ENG4013 - The Author and Monuments

Wow. Posting my thoughts on Dr. M's questions two weeks in a row. Something must be wrong.

The Author

Q: B&R propose that the "author is a sort of phantom." Explain what they mean and its implications.
A: The author is concealed from the reader by the characters and world that the author creates (the text). Even if the author writes in first person, the "I" of the story is arguably a character, not the author. Even if the author injects parts of his life and experience into the story, the story is still a conflation or reality and imagination. The reader has no access to the author other than through the text, and the text hides the author. So, while the reader may get a sense of the author through the text (for instance, it was fairly obvious to me that Orson Scott Card was a Mormon after reading a couple of his book), that "knowledge" is really the reader's idea of the author. The reader does not meet the author in the text -- or the author met is the particular face of the author presented in the text, a fragment of a larger whole.

Q: What is "the intentional fallacy."
A: Wimsatt and Beardsley proposed that the author's intent is "neither available nor desirable" for understanding or critically analyzing the text. Since everything is mediated by language, even if we asked the author, their answer would simply be another text open to interpretation. Given some of the other discussion in class regarding the psychoanalytical concept of the unconscious and its unknowable role in human actions, it is doubtful that even the author can give a complete explanation of everything they intended. Therefore, readers should not focus on the author's intention but their interpretation of the author's work.

Q: Identify one way in which "authorial intention" is problematized or "falters", according to BR.
A: See the sentence regarding the unknowable unconscious in the answer to the previous question. Also, modern linguistics theory suggests that language itself introduces limits and constraints on the author, predisposing him to certain paths and modes of speech (writing) and discourse and further limiting the freedom of his intent.

Monuments

Q: What is Frank Kermode’s definition of a classic, and what are its implications for notion of authorial intention?
A: Kermode defines a classic as a work whose "instrinsic qualities" endure but that is open to multiple interpretations and reinterpretations. The classic survives because it can mean different things at different times. This undermines the idea of authorial intention because later interpretations may have nothing to do with the author's conscious (or even unconscious) intentions at the time of writing. Kermode says that the text is subject to the reader's interpretation and is "not a message from one mind to another."

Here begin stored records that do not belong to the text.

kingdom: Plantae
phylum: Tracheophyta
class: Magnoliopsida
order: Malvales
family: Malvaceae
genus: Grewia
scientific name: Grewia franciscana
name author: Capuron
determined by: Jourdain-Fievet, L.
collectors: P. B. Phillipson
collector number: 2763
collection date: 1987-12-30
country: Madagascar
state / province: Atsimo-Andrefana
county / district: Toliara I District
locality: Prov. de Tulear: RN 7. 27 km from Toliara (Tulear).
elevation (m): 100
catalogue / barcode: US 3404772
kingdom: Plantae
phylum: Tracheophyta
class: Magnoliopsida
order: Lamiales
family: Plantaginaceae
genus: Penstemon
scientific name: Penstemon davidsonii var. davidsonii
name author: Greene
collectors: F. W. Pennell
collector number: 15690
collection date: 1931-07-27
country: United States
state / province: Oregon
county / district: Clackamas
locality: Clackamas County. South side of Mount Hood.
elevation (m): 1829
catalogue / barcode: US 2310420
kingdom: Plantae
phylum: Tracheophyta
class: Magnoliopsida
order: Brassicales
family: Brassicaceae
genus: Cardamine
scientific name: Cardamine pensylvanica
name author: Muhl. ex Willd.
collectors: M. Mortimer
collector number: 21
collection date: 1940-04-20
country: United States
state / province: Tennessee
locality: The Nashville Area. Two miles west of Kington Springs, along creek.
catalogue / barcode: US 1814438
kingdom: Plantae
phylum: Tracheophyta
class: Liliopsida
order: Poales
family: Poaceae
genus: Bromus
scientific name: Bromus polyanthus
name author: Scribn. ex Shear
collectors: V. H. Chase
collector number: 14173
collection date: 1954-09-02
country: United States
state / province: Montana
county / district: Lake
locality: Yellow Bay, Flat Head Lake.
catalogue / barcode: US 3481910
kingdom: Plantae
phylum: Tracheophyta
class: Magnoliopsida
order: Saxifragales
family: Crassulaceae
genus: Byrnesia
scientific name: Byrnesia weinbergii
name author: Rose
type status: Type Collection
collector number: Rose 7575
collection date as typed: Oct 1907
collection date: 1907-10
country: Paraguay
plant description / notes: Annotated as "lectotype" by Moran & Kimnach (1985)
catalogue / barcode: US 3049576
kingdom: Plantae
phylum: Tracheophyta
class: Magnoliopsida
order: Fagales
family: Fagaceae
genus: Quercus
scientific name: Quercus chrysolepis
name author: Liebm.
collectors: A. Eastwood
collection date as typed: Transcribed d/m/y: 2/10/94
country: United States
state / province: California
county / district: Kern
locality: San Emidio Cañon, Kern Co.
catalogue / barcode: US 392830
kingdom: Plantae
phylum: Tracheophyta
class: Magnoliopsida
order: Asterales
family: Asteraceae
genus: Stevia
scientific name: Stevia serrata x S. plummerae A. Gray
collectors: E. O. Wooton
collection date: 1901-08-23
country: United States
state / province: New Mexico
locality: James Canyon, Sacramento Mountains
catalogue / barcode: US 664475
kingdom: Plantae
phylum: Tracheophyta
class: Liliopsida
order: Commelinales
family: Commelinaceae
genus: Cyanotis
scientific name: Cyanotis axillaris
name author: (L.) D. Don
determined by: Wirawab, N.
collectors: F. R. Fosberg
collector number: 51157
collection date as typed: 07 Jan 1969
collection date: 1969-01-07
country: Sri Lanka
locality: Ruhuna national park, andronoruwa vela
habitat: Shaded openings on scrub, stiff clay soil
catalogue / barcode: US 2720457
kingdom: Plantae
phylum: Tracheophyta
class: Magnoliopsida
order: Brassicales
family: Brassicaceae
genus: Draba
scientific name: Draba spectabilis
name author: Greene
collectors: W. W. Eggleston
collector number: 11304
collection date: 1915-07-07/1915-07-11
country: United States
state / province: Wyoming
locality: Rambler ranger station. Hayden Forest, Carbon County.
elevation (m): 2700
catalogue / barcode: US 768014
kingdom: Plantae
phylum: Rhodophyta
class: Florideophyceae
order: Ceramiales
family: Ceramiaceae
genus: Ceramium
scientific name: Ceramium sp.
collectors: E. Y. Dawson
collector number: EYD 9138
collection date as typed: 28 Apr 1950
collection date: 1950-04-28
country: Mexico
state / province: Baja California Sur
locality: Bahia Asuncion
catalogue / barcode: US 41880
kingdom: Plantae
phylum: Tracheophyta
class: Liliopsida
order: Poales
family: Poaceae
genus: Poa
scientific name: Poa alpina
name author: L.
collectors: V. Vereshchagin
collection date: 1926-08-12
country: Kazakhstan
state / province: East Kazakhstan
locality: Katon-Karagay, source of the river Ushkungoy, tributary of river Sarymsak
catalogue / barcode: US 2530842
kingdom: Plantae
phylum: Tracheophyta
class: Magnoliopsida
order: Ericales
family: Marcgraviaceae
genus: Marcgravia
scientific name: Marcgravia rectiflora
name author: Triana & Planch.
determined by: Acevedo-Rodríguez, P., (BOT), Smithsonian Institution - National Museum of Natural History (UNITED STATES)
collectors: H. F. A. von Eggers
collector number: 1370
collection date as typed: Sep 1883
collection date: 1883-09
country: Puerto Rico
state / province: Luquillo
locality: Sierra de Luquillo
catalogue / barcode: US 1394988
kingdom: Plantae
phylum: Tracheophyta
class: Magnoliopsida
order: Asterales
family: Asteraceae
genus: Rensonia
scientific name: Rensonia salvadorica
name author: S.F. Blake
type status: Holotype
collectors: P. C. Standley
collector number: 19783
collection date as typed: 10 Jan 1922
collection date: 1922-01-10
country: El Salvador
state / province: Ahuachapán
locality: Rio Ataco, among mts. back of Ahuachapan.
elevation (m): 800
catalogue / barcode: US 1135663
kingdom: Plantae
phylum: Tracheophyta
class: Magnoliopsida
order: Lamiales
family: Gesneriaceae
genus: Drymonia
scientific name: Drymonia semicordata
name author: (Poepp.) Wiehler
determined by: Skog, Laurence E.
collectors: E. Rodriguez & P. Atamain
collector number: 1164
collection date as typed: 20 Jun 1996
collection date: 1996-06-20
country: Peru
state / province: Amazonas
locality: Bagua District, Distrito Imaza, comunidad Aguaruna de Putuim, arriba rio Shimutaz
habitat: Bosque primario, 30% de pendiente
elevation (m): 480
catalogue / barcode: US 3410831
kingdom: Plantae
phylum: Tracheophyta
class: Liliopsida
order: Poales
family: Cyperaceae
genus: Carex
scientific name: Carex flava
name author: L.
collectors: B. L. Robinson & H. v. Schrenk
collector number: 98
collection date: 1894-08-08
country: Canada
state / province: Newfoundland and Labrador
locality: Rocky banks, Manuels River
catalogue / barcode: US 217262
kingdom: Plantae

Q: The value of the monument and the process of monumentalization are driven by a double impulse: to remember and to forget. Explain what this double impulse means.
A: On the one hand, the monument seeks to remind those who remain of the thing it honors. On the other hand, it buries or conceals the thing it seeks to honor, putting it out of sight and causing us to forget. For example, in Milton's poem on Shakespeare, he points readers away from Shakespeare's physical body and toward his literary body. Don't bother looking at his grave. That body doesn't matter. Look at what he wrote. That's the important (and immortal) body. This directs us away from the man, making him accessible only through the texts he left us.